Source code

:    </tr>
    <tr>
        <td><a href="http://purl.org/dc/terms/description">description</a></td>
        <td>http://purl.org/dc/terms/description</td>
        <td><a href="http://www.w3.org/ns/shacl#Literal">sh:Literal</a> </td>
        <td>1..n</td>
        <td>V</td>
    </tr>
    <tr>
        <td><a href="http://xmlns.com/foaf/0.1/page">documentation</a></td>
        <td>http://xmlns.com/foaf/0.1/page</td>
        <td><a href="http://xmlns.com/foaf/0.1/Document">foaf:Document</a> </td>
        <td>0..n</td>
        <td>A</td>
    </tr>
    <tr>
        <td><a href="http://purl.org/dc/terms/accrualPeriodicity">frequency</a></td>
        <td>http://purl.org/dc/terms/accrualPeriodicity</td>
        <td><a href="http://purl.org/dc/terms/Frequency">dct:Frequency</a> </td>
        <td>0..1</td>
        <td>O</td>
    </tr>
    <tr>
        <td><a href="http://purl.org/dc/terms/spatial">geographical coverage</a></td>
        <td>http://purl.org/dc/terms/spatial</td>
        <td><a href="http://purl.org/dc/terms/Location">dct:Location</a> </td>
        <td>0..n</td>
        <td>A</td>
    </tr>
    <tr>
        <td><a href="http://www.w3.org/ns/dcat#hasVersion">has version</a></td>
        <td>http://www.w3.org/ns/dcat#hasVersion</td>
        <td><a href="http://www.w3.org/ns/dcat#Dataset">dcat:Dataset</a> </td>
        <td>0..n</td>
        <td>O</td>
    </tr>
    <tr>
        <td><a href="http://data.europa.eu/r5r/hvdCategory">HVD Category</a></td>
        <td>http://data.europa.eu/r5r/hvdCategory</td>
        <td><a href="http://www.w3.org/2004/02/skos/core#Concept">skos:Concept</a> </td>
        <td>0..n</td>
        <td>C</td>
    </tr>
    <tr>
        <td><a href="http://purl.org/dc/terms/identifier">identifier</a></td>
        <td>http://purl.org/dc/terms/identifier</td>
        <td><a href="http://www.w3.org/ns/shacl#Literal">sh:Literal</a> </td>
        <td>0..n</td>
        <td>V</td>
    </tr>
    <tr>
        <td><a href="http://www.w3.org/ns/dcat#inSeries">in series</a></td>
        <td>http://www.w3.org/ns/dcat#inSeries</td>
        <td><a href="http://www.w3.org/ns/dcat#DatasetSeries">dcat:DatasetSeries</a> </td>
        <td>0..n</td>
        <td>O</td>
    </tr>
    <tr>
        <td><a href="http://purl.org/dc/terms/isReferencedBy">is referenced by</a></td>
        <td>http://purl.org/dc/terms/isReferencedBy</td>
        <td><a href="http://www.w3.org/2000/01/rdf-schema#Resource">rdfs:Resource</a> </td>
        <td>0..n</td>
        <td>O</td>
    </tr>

++++

**Task statement**
Your reply should be only the number of lines in the preceding data that include the word "description".

**Exercise result**
2